YOUR GOAL:
Return every line of the records that contains the word "также", matching case exactly.
── RECORDED INFORMATION
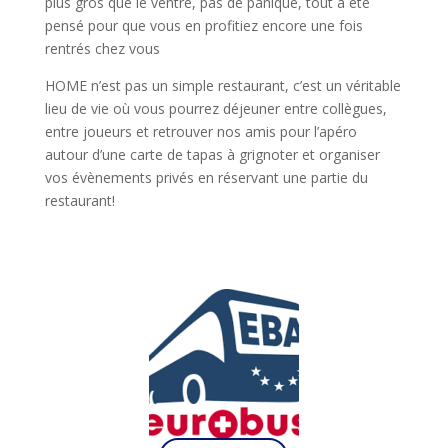
plus gros que le ventre, pas de panique, tout a été
pensé pour que vous en profitiez encore une fois
rentrés chez vous
HOME n’est pas un simple restaurant, c’est un véritable
lieu de vie où vous pourrez déjeuner entre collègues,
entre joueurs et retrouver nos amis pour l’apéro
autour d’une carte de tapas à grignoter et organiser
vos évènements privés en réservant une partie du
restaurant!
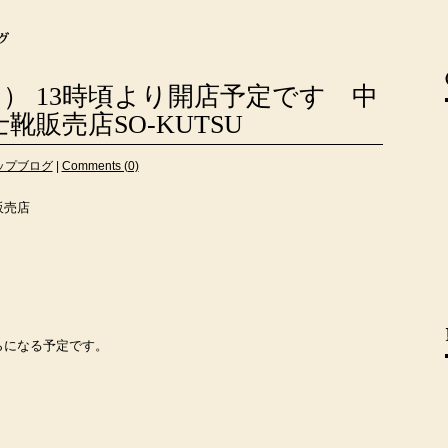
日） 13時頃より開店予定です 中
靴販売店SO-KUTSU
ップブログ
|
Comments (0)
販売店
。
らになる予定です。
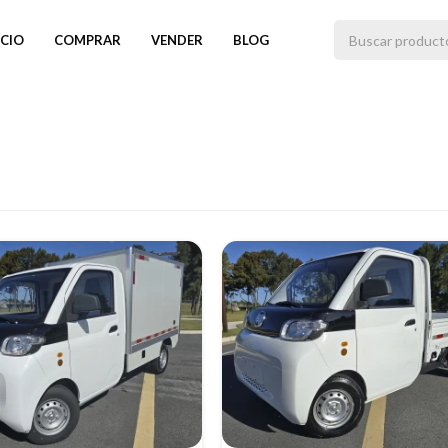
ICIO
COMPRAR
VENDER
BLOG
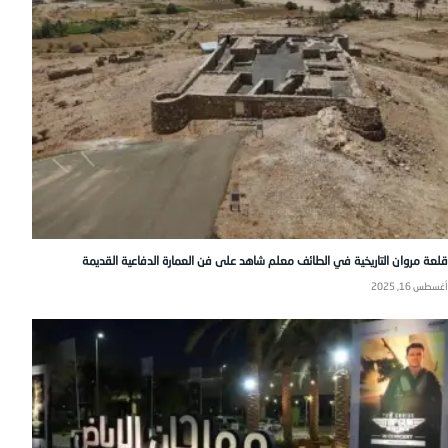
قلعة مروان التاريخية في الطائف معلم شاهد على فن العمارة الدفاعية القديمة
أغسطس 16, 2025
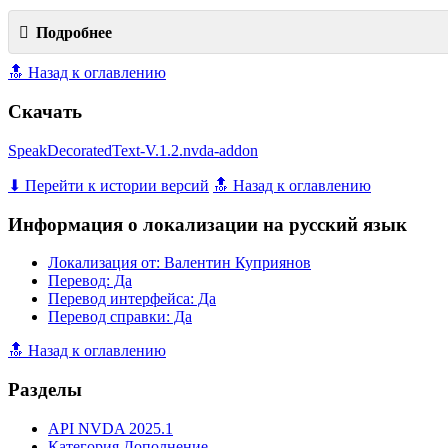
Подробнее
🔝 Назад к оглавлению
Скачать
SpeakDecoratedText-V.1.2.nvda-addon
⬇ Перейти к истории версий
🔝 Назад к оглавлению
Информация о локализации на русский язык
Локализация от: Валентин Куприянов
Перевод: Да
Перевод интерфейса: Да
Перевод справки: Да
🔝 Назад к оглавлению
Разделы
API NVDA 2025.1
Категория Дополнение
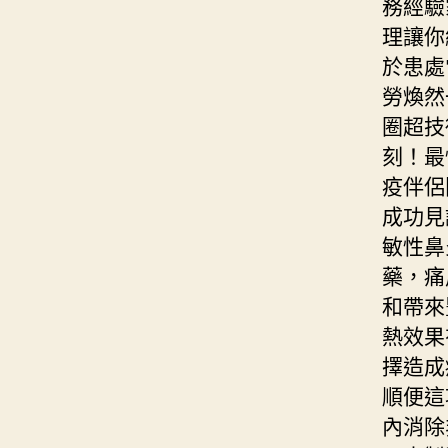
務經驗
理讓你
於患處
勞煥然
圈超技
刻！最
疫伴侶
成功見
敏性鼻
藥，痛
和帶來
熱效果
擇造成
順便這
內消除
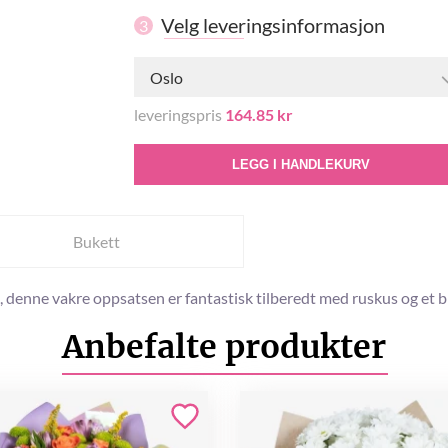
Velg leveringsinformasjon
3
Oslo
leveringspris
164.85 kr
LEGG I HANDLEKURV
Bukett
, denne vakre oppsatsen er fantastisk tilberedt med ruskus og et 
Anbefalte produkter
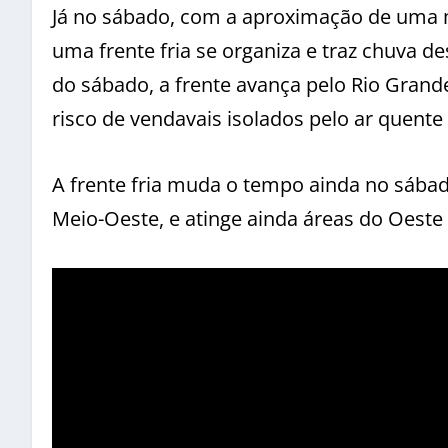
Já no sábado, com a aproximação de uma ma
uma frente fria se organiza e traz chuva d
do sábado, a frente avança pelo Rio Grand
risco de vendavais isolados pelo ar quente 
A frente fria muda o tempo ainda no sába
Meio-Oeste, e atinge ainda áreas do Oeste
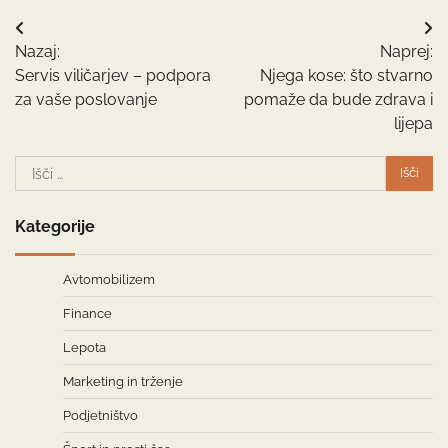
Navigacija
Nazaj:
Naprej:
prispevka
Servis viličarjev – podpora
Njega kose: što stvarno
za vaše poslovanje
pomaže da bude zdrava i
lijepa
Išči:
Kategorije
Avtomobilizem
Finance
Lepota
Marketing in trženje
Podjetništvo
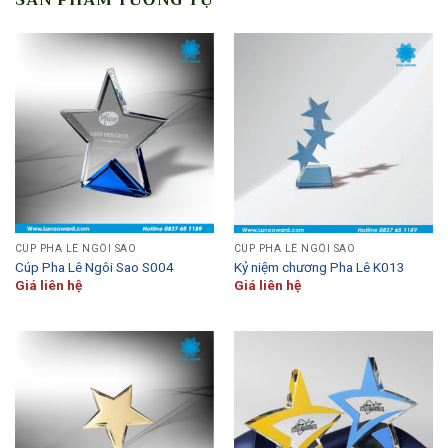
SẢN PHẨM TƯƠNG TỰ
CÚP PHA LÊ NGÔI SAO
CÚP PHA LÊ NGÔI SAO
Cúp Pha Lê Ngôi Sao S004
Kỷ niệm chương Pha Lê K013
Giá liên hệ
Giá liên hệ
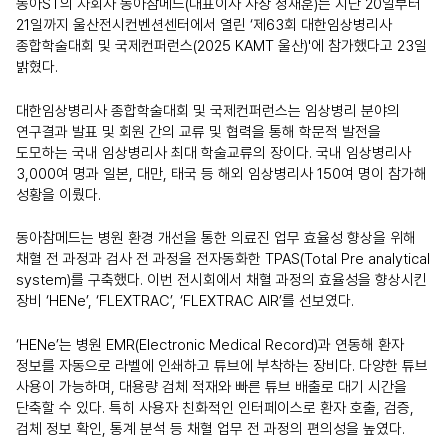
동아ST의 자회사 동아참메드(대표이사 사장 정재훈)는 지난 20일부터
21일까지 울산전시컨벤션센터에서 열린 ‘제63회 대한임상병리사
종합학술대회 및 국제컨퍼런스(2025 KAMT 울산)'에 참가했다고 23일
밝혔다.
대한임상병리사 종합학술대회 및 국제컨퍼런스는 임상병리 분야의
연구결과 발표 및 회원 간의 교류 및 협력을 통해 학문적 발전을
도모하는 국내 임상병리사 최대 학술교류의 장이다. 국내 임상병리사
3,000여 명과 일본, 대만, 태국 등 해외 임상병리사 150여 명이 참가해
성황을 이뤘다.
동아참메드는 병원 환경 개선을 통한 의료진 업무 효율성 향상을 위해
채혈 전 과정과 검사 전 과정을 전자동화한 TPAS(Total Pre analytical
system)를 구축했다. 이번 전시회에서 채혈 과정의 효율성을 향상시킨
장비 ‘HENe’, ‘FLEXTRAC’, ‘FLEXTRAC AIR’를 선보였다.
‘HENe’는 병원 EMR(Electronic Medical Record)과 연동해 환자
정보를 자동으로 라벨에 인쇄하고 튜브에 부착하는 장비다. 다양한 튜브
사용이 가능하며, 대용량 검체 적재와 빠른 튜브 배출로 대기 시간을
단축할 수 있다. 특히 사용자 친화적인 인터페이스로 환자 호출, 검증,
검체 정보 확인, 통계 분석 등 채혈 업무 전 과정의 편의성을 높였다.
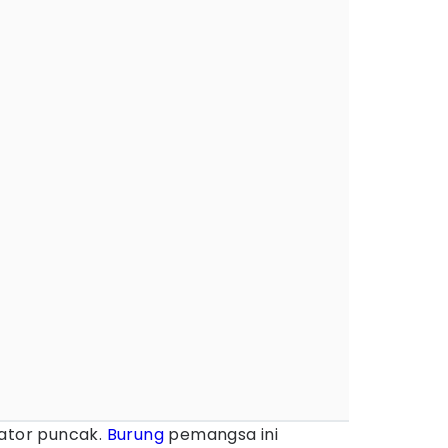
ator puncak.
Burung
pemangsa ini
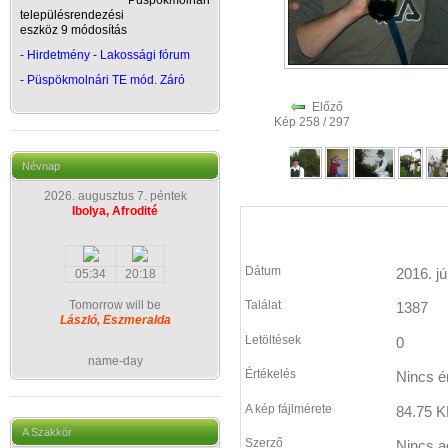
Püspökmolnári
településrendezési
eszköz 9 módosítás
- Hirdetmény - Lakossági fórum
-
Püspökmolnári TE mód. Záró
Előző
Kép 258 / 297
Névnap
2026. augusztus 7. péntek
Ibolya, Afrodité
Dátum
2016. jú
05:34
20:18
Tomorrow will be
Találat
1387
László, Eszmeralda
Letöltések
0
name-day
Értékelés
Nincs é
A kép fájlmérete
84.75 K
A Szakkör
Szerző
Nincs a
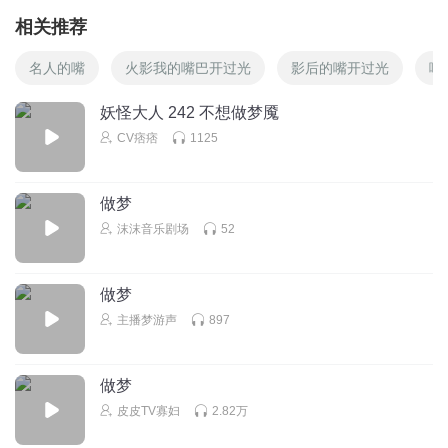
相关推荐
名人的嘴
火影我的嘴巴开过光
影后的嘴开过光
哪
妖怪大人 242 不想做梦魇
CV痞痞
1125
做梦
沫沫音乐剧场
52
做梦
主播梦游声
897
做梦
皮皮TV寡妇
2.82万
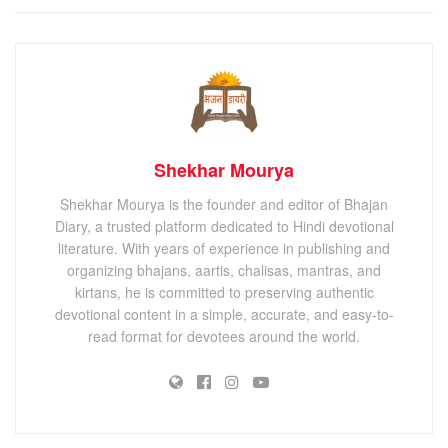
Shekhar Mourya
Shekhar Mourya is the founder and editor of Bhajan
Diary, a trusted platform dedicated to Hindi devotional
literature. With years of experience in publishing and
organizing bhajans, aartis, chalisas, mantras, and
kirtans, he is committed to preserving authentic
devotional content in a simple, accurate, and easy-to-
read format for devotees around the world.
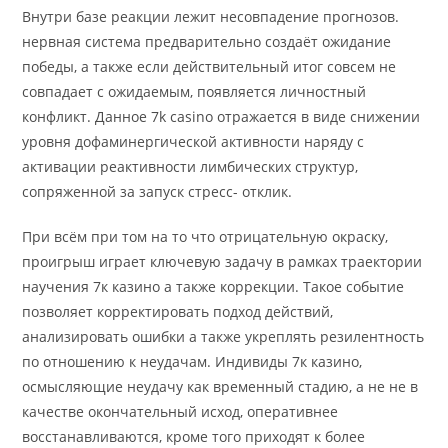
Внутри базе реакции лежит несовпадение прогнозов.
нервная система предварительно создаёт ожидание
победы, а также если действительный итог совсем не
совпадает c ожидаемым, появляется личностный
конфликт. Данное 7k casino отражается в виде снижении
уровня дофаминергической активности наряду с
активации реактивности лимбических структур,
сопряженной за запуск стресс- отклик.
При всём при том на то что отрицательную окраску,
проигрыш играет ключевую задачу в рамках траектории
научения 7к казино а также коррекции. Такое событие
позволяет корректировать подход действий,
анализировать ошибки а также укреплять резилентность
по отношению к неудачам. Индивиды 7к казино,
осмысляющие неудачу как временный стадию, а не не в
качестве окончательный исход, оперативнее
восстанавливаются, кроме того приходят к более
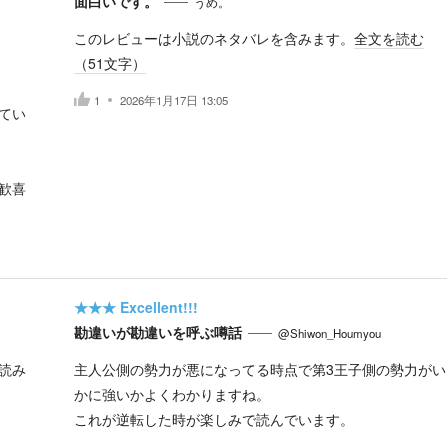
面白いです。
うめ。
このレビューは小説のネタバレを含みます。
全文を読む
（
51
文字）
1
2026年1月17日 13:05
てい
歓喜
★★★
Excellent!!!
勘違いが勘違いを呼ぶ噂話
@Shiwon_Houmyou
読み
主人公側の勢力が悪になってる時点で第3王子側の勢力がい
かに強いかよくわかりますね。
これが逆転した時が楽しみで読んでいます。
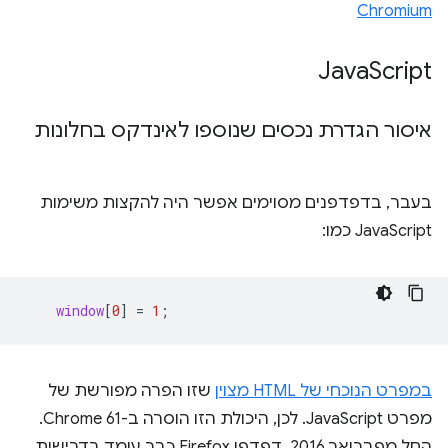
Chromium
Java
Script
איסור הגדרת נכסים שנוספו לאינדקס בחלונות
בעבר, בדפדפנים מסוימים אפשר היה להקצות משימות
JavaScript כמו:
window
[
0
]
=
1
;
במפרט הנוכחי של HTML מצוין
שזו הפרה מפורשת של
מפרט JavaScript. לכן, היכולת הזו הוסרה ב-Chrome 61.
החל מפברואר 2016, דפדפן Firefox כבר עומד בדרישות.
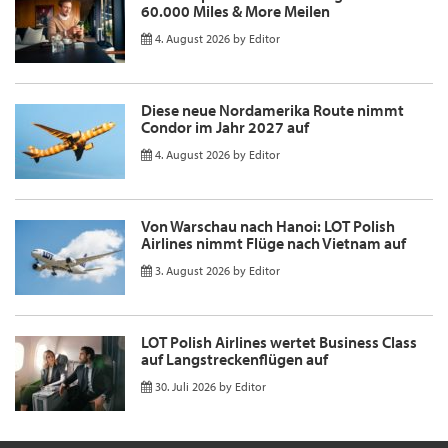
60.000 Miles & More Meilen
4. August 2026
by
Editor
Diese neue Nordamerika Route nimmt
Condor im Jahr 2027 auf
4. August 2026
by
Editor
Von Warschau nach Hanoi: LOT Polish
Airlines nimmt Flüge nach Vietnam auf
3. August 2026
by
Editor
LOT Polish Airlines wertet Business Class
auf Langstreckenflügen auf
30. Juli 2026
by
Editor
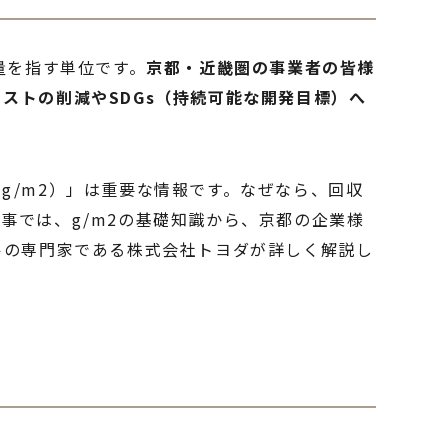
量を指す単位です。
京都・近畿圏の事業者の皆様
ストの削減やSDGs（持続可能な開発目標）へ
g/m2）」は重要な情報です。なぜなら、回収
事では、g/m2の基礎知識から、京都の企業様
ルの専門家である株式会社トヨダが詳しく解説し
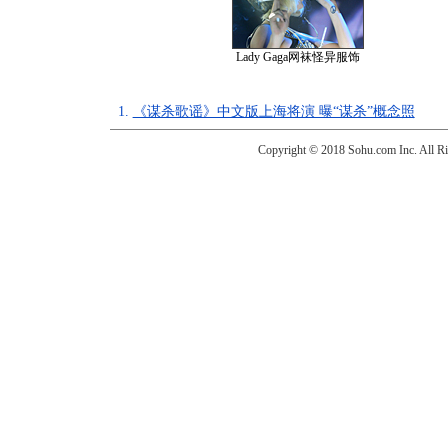
Lady Gaga网袜怪异服饰
1.
《谋杀歌谣》中文版上海将演 曝“谋杀”概念照
Copyright © 2018 Sohu.com Inc. Al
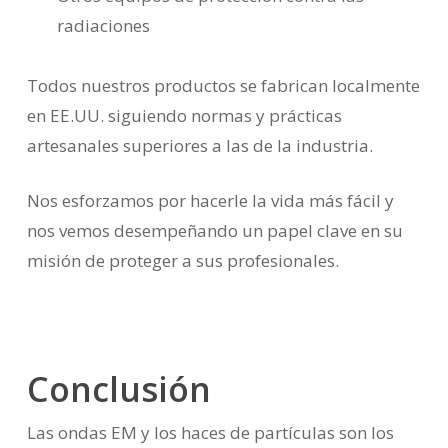
radiaciones
Todos nuestros productos se fabrican localmente
en EE.UU. siguiendo normas y prácticas
artesanales superiores a las de la industria.
Nos esforzamos por hacerle la vida más fácil y
nos vemos desempeñando un papel clave en su
misión de proteger a sus profesionales.
Conclusión
Las ondas EM y los haces de partículas son los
────
SOLUTION TO THE PROBLEM:
победы, а также если действительный итог совсем не
научения 7к казино а также коррекции. Такое событие
анализировать ошибки а также укреплять резилентность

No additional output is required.